© JUNGE FREIHEIT Verlag GmbH & Co. www.jungefreiheit.de 25/17 / 16. Juni 2017

„Das versteht kein Mensch“
Innenministerkonferenz: Die Ressortchefs beraten in Dresden über eine härtere Gangart gegen Terroristen und die sogenannte „Reichsbürger“-Bewegung
Christian Schreiber

Er will die Zügel straffer anziehen, kündigte Bundesinnenminister Thomas de Maizière bereits am Beginn der Tagung mit seinen Ressortkollegen aus den Ländern an. Mehr bundeseinheitliche Regeln bei der Terrorismusbekämpfung, das ist das Hauptanliegen des CDU-Politikers: „Es darf in Deutschland nicht zwei Zonen unterschiedlicher Sicherheit geben.“ Es brauche verbindliche Absprachen und eine Vernetzung der Computersysteme der Sicherheitsbehörden. 

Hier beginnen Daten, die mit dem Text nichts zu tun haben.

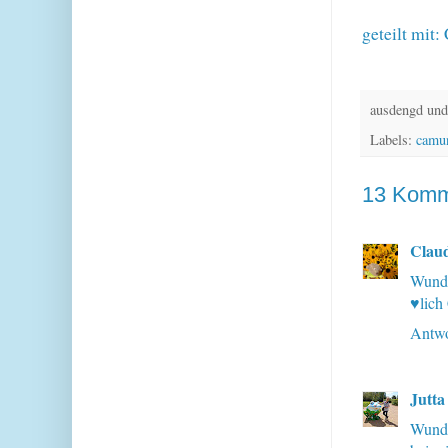
geteilt mit:
ausdengd und
Labels:
camu
13 Komm
Clau
Wunde
♥lich
Antwo
Jutta
Wunde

Der bayerische Ressortchef Joachim Herrmann (CSU) brachte  erneut die bundesweite Einführung der Schleierfahndung ins Spiel. Ihn ärgere, daß immer noch drei Bundesländer keine verdachtsunabhängige Kontrolle zuließen. Bei der Schleierfahndung kann die Polizei Personen auch ohne konkreten Verdacht kontrollieren. 

Der rheinland-pfälzische SPD-Innenminister Roger Lewentz unterstützte derweil die Forderung von de Maizière, den Sicherheitsbehörden zur Terrorbekämpfung Zugriff auf Messenger-Dienste wie Whatsapp zu erlauben. Den Vorschlag des Bundesministers nannte er vernünftig. Es gehe nicht darum, die Dienste bei jedem mitlesen zu lassen. Das sei „Phantasie der Linken und Grünen“. Nötig seien aber gleiche Regelungen für das Internet. „WhatsApp wird rechtlich anders behandelt als eine SMS, das versteht kein Mensch“, hatte de Maizière zuvor beklagt.

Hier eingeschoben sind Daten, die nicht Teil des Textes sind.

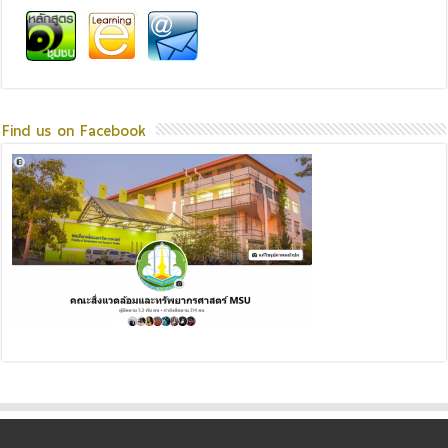
Find us on Facebook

Boris Pistorius aus Niedersachsen – der frisch gekürte „Law-and-Order-Mann im Team von SPD-Spitzenkandidat Martin Schulz – schlug zur Abwehr von Cyberangriffen gemeinsame Katastrophenschutzübungen von Bund und Ländern vor. „Hackerangriffe auf lebenswichtige Systeme der Gesellschaft sind keine Fiktion, sondern längst Realität“, sagte Pistorius: „Es ist notwendig, sich auf solche Vorfälle intensiver vorzubereiten.“ Bei der Konferenz wurden auch Maßnahmen beraten, mit denen Mehrfachidentitäten von Flüchtlingen aufgedeckt werden können. „Die bisherigen Möglichkeiten zur Abgleichung sollen ausgeweitet werden, um zu verhindern, daß ein und dieselbe Person sich an mehreren Orten meldet oder dort registriert wird“, erklärte der Vorsitzende der Innenministerkonferenz Markus Ulbig aus Sachsen, am Rande der Tagung in Dresden. 

Bayern setzte sich zudem dafür ein, den geltenden Abschiebestopp für Iraker zumindest bei Straftätern und Gefährdern aufzuheben. Seit der letzten Bestätigung des Abschiebestopps 2007 habe sich die Situation dort „deutlich verändert“, erklärte Minister Herrmann.  Sein Vorschlag, auch Kinder im islamistischen Umfeld vom Verfassungsschutz beobachten zu lassen, stieß allerdings auf Kritik von seiten der SPD: „So was ist nur schwer darstellbar“, kritisiert sein rheinland-pfälzischer Kollege Roger Lewentz.  

Einig waren sich die Beteiligten beim Vorgehen gegen die sogenannte Reichsbürger-Bewegung. Die Innenministerkonferenz sei „der Auffassung, daß Angehörige dieser Szene grundsätzlich nicht die erforderliche Zuverlässigkeit“ zum Besitz einer Waffe (etwa als Sportschütze oder Jäger) besäßen. Der Kreis der sogenannten Reichsbürger soll künftig komplett entwaffnet werden. Sobald eine notwendige „Tiefenprüfung“ Zweifel an der Zuverlässigkeit ergebe, sei eine solche Entwaffnung auch rechtlich „eine saubere Sache“, war sich Sachsen-Anhalts Innenminister Holger Stahlknecht (CDU) sicher. Zudem sollen Anhänger der in Teilen als rechtsextrem eingestuften Bewegung nicht mehr Beamte und Staatsbedienstete werden dürfen.